Bai and the other farmers who benefited from wolfberry planting technology in Ningxia are only a part of a much more ambitious plan of the government to boost agriculture through technology.
"If we bring technology into agriculture in the Ningxia Hui autonomous region, one of the country's poorest rural regions, we can do it in any region in China," Zhang Laiwu, vice-minister of science and technology, told China Daily.
This does not mean just adding new technology into crop planting, or to replacing labor with machines.
Instead, it is a more complex systematic reform: farmers working in commercialized farms, using high-tech equipment to improve both production and quality of the crop. On top of this, the entire community will benefit through the processing industry, logistics, and financial services system. The result will be that skilled talent will be attracted to agriculture.
"The essential factors in traditional agriculture include land, natural resources, like water and labor. But now we will integrate new productive factors like technology, modern management theory and social services," he said.
Although the methods of industrial agriculture, such as techniques for achieving economies of scale in production, are common in developed economies and increasingly prevalent worldwide, China's agriculture remained "old-fashioned", Zhang said.
According to the National Bureau of Statistics, the per capita disposable income of urban residents was 21,810 yuan ($3,520) in 2011, three times the rural per capita income of 6,977 yuan in the same year.
"The gap is much larger than the global average," Zhang said.
To make things worse, more and more farmers are leaving their land for the cities, causing labor shortages in rural areas.

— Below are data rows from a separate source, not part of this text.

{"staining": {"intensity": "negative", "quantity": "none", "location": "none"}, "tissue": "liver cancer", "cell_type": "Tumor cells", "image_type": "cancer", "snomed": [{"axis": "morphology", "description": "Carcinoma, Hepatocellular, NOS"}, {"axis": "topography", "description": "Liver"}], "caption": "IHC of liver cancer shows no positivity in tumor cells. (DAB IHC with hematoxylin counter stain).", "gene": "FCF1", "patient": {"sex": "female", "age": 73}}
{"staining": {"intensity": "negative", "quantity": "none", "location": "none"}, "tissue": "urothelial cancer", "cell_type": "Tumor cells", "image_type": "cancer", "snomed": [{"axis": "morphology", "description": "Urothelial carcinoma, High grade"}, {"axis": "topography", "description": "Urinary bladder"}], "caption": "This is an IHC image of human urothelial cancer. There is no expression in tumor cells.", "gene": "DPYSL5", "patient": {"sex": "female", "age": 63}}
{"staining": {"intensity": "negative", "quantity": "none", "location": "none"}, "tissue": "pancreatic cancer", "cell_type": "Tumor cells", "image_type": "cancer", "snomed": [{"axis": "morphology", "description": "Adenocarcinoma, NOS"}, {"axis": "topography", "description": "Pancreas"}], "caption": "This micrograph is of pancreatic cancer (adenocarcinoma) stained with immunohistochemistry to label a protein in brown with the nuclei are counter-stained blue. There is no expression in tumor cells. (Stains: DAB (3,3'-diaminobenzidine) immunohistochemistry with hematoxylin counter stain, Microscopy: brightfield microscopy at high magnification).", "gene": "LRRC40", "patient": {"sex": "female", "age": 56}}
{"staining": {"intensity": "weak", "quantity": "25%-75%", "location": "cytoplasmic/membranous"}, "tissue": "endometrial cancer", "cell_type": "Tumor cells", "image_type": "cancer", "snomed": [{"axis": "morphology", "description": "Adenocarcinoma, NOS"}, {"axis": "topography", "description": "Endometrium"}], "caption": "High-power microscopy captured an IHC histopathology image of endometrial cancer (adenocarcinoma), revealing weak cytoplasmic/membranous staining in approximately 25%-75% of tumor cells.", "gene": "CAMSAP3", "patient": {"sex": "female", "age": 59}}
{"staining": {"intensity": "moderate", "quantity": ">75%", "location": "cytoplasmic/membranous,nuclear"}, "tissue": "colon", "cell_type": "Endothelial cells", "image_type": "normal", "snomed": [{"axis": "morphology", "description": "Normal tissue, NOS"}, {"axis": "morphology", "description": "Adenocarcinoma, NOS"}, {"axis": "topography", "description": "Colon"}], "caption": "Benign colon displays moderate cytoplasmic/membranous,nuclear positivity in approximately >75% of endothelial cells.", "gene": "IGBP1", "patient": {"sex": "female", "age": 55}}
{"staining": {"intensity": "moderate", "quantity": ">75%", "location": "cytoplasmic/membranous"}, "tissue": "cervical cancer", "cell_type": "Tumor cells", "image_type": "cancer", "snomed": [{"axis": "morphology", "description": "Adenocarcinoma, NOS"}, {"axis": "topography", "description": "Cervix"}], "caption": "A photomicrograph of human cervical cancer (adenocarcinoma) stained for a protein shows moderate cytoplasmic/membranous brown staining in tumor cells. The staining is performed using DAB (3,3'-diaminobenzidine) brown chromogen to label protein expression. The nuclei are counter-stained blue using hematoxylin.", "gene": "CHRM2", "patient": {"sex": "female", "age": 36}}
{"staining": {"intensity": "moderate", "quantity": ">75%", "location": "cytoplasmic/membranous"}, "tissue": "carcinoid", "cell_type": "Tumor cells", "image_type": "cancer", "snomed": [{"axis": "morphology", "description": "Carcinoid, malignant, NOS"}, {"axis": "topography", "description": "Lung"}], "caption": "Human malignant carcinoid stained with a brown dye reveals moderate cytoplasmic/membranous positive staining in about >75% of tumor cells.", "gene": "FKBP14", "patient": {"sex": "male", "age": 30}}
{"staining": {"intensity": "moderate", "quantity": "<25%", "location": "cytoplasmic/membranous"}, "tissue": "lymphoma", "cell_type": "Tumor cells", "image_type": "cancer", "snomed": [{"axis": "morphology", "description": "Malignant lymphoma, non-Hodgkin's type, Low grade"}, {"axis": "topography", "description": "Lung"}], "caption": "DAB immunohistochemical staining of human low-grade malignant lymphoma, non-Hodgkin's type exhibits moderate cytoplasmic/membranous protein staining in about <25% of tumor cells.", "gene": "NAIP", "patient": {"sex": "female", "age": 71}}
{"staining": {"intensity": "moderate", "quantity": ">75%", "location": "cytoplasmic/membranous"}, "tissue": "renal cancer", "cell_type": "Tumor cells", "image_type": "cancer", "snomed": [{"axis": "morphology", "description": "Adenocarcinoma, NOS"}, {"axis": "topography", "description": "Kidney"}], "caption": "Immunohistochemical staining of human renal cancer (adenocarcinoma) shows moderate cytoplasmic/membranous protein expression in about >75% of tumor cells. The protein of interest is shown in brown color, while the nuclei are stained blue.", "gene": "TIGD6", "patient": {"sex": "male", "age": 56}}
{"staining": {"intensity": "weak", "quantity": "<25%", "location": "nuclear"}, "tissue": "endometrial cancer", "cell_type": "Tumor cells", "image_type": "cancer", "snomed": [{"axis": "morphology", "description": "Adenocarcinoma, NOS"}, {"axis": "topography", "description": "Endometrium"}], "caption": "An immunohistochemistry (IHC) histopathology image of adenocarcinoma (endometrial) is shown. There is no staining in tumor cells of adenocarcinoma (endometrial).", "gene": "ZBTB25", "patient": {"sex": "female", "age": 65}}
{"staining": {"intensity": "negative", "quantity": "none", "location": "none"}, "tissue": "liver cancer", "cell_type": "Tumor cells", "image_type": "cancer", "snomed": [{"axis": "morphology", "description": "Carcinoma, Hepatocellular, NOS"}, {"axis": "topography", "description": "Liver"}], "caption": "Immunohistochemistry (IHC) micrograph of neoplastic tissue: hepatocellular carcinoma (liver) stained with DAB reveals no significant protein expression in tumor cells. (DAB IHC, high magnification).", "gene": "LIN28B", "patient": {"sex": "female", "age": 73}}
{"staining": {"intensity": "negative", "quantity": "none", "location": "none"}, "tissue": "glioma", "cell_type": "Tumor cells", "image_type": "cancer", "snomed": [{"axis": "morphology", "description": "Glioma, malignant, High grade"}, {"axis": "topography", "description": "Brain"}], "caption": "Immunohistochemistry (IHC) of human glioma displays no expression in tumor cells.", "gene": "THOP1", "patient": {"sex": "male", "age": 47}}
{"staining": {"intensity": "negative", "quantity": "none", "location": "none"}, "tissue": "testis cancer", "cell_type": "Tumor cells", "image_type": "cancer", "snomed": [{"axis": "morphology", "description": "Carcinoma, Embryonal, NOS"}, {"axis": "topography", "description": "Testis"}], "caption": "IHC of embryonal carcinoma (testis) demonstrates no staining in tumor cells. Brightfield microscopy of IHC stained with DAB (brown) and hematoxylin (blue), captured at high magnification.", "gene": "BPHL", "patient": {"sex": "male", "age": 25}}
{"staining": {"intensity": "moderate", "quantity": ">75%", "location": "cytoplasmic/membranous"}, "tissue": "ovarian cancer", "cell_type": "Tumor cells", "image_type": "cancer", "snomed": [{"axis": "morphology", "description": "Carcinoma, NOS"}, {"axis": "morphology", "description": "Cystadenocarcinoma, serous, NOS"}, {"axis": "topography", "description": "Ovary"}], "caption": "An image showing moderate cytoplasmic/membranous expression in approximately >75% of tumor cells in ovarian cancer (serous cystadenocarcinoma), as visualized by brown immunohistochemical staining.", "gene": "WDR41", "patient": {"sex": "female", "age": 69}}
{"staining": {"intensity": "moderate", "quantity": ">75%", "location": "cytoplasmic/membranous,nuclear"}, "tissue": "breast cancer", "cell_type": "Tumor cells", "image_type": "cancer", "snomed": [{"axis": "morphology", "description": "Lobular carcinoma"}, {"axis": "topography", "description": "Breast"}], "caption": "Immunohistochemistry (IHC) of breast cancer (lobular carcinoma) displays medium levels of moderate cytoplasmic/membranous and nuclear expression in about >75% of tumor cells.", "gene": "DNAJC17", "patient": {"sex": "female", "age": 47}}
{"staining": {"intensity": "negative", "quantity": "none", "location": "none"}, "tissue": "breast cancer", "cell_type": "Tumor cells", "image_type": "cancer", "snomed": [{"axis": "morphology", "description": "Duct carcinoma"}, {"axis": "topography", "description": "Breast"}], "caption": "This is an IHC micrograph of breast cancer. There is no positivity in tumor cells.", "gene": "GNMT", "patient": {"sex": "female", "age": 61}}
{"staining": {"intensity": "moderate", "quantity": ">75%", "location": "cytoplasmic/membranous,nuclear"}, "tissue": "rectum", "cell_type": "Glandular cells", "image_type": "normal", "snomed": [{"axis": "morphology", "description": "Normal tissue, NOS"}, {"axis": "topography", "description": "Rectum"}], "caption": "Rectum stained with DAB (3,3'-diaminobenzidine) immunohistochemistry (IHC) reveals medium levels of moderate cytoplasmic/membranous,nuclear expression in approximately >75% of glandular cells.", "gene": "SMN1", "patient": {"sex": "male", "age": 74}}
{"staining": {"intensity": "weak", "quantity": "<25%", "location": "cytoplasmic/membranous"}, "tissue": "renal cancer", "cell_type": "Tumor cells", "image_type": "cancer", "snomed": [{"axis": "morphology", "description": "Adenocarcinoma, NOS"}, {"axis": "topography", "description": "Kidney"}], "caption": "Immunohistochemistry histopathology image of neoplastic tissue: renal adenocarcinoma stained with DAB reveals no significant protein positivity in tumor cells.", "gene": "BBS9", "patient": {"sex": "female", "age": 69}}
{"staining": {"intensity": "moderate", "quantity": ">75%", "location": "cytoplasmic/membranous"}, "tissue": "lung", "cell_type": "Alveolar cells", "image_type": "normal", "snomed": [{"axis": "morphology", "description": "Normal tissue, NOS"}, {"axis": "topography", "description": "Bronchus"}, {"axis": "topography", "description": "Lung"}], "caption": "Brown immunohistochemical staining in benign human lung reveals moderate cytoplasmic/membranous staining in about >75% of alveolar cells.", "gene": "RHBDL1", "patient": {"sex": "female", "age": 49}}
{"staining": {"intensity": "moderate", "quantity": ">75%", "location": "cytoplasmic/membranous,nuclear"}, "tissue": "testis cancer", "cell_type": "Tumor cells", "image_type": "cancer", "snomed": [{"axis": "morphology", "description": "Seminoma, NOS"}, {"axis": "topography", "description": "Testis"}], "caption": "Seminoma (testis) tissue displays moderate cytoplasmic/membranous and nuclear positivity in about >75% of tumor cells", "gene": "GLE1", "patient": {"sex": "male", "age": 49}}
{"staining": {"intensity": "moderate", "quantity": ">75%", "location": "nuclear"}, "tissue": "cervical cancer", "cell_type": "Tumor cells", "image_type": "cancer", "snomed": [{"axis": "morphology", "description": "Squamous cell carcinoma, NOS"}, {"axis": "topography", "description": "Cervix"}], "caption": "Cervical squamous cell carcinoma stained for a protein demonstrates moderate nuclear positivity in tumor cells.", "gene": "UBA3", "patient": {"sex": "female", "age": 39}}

In 2012, China had 262.61 million migrant workers, according to the bureau.
"The most important thing is to train farmers who are capable of making money from agriculture," Zhang said.
Between 2009 and 2012, the ministry sent 240,800 science and technology specialists to rural regions.
Zhang Shengming, 48, was one.
In 2007, Zhang contracted 13.3 hectares of land in Ningxia for wolfberry plating.
He found that pesticide and fertilizer abuse was common.
Zhang established a group of farmers who set strict restrictions on the use of pesticide and fertilizers. It soon attracted 537 households.
By 2012, the number of households planting wolfberries in the town had increased from 80 (in 2007) to 1,050, producing a yearly income of 6,350 yuan per person.
The specialists, distributed in 31 provinces, municipalities and autonomous regions, set up 8,401 agriculture-related businesses by the end of 2011, covering 57.56 million people in rural areas.
They managed to achieve 2.68 billion yuan in profit, according to the Ministry of Science and Technology.
Zhang also launched projects to build agricultural science and technology parks nationwide.
Since 2001, 73 agricultural science and technology parks have been built, and these help train farmers in the most modern and productive methods of farming.
"The parks are like the headquarters of our agriculture industry - they combine each link on the industrial chain, from R&D to products, and cultivate more agricultural talent for us," Zhang said.
The National Agricultural Science and Technology Zone of the Yellow River Delta (Bin Zhou), located in Shandong province, is an example for the integration of technology and agriculture.
In April, four digital "jackstraws" were installed on an experimental plot in the zone. The "jackstraw", a robot based on the Internet of Things technology, inspects the status of crops and sends the information back to the user's cellphone.
"This means you can sit in your couch and farm the field via your cellphone," Zhang said.